Günümüzde ABD'de, 226 sı Alaska'da olmak üzere, 557 Kızılderili kabilesi yaşamaktadır. Nüfusları beyazlarla evliliklerden doğan melezlerle birlikte 2.4 milyona ulaşmış durumdadır. Kabileler aralarındaki kültür bağlarını korumak ve dayanışmayı güçlendirmek için yılın belirli günlerinde bölge bölge Pow-Wow adını verdikleri eğlenceli yarışmalı toplantılar düzenlenmektedir. Izleyeceğiniz gösteri Amerika'da yaşadığım yıllarda katıldığım Navajo, KaraAyak, Apaçi, Pavni, Çeyen, Çeroke, Kiowa kabilelerinin Pow-Wow'unda en büyük Kızılderili Özerk Bölgesinin bulunduğu Oklahoma'nin Anadarko kasabasında ve bazıları da Pueblo Kızılderililerinin yaşadığı NewMexico'da çekilmiştir.

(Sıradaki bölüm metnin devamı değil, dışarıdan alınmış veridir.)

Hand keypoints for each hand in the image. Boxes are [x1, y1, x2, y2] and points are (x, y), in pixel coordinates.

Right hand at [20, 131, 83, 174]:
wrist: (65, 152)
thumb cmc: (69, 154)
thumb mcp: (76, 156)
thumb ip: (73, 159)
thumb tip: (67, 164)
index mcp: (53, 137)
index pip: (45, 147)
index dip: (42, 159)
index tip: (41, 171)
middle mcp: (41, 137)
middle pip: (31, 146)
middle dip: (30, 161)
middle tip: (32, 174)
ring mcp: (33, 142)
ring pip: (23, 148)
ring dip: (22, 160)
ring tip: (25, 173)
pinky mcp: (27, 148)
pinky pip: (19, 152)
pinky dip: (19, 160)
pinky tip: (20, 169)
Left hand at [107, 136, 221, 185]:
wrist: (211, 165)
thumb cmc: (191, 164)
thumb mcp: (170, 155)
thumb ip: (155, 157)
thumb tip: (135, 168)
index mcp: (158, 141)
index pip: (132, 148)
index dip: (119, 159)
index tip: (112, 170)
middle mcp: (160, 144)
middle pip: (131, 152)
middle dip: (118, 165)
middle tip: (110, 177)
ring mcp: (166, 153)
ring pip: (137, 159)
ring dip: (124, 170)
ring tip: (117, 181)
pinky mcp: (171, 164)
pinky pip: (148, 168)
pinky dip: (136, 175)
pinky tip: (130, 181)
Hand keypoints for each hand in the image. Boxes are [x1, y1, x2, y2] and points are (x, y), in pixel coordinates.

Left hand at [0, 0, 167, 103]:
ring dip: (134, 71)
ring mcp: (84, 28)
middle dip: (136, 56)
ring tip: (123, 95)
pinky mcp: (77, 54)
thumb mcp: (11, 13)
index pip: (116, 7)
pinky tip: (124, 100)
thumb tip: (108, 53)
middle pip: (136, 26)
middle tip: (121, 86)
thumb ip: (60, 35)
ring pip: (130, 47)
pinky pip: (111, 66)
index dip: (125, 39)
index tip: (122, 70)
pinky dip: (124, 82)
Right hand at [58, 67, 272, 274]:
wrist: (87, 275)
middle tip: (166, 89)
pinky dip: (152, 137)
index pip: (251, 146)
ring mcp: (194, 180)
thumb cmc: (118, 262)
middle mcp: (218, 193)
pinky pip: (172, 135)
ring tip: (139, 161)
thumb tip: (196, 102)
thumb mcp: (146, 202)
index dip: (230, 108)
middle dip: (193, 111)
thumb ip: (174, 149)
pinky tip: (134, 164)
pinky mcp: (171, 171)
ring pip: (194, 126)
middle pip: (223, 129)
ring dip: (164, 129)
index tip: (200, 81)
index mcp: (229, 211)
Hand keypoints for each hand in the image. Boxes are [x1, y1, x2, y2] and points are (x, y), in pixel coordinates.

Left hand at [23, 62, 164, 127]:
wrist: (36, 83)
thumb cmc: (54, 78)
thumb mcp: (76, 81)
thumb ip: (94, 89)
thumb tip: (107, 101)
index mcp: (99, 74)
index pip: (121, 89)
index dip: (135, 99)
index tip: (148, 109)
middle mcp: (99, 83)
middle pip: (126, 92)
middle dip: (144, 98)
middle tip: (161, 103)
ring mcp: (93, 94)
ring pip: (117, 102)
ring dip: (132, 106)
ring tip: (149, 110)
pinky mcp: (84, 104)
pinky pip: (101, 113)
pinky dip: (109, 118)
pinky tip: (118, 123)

Büyük kahraman ve büyük direnişçi Apaçi lideri Geronimo (Goyathlay) ülkesini işgal etmek isteyen saldırganlara karşı kahramanca direndi. Öyle büyük bir direnişçiydi ki savaştığı düşman kumandanı Crook bile onun için "Tarihin yazdığı en büyük Amerikalılardan biri" demekten kendini alamayacaktır.
Bu asil halkın hala damarlarında Geronimo'nun kanının aktığını, dayanmak ve direnmek için ve "çocuklarından ödünç aldıkları" bu emaneti en iyi şekilde koruyup kollamak ve korkunç medeniyet çarkının içinde ezilmemek öğütülmemek için yeterli sebeplerinin olduğunu unutmamaları dileğiyle...

Not: Kendilerinden bahsederken kabile isimlerinin kullanılmasını tercih eden bu halktan, Türk halkının alıştığı şekilde (biraz da ırkçı bir tanım olan) "Kızılderililer" olarak bahsettigim için özür diliyorum.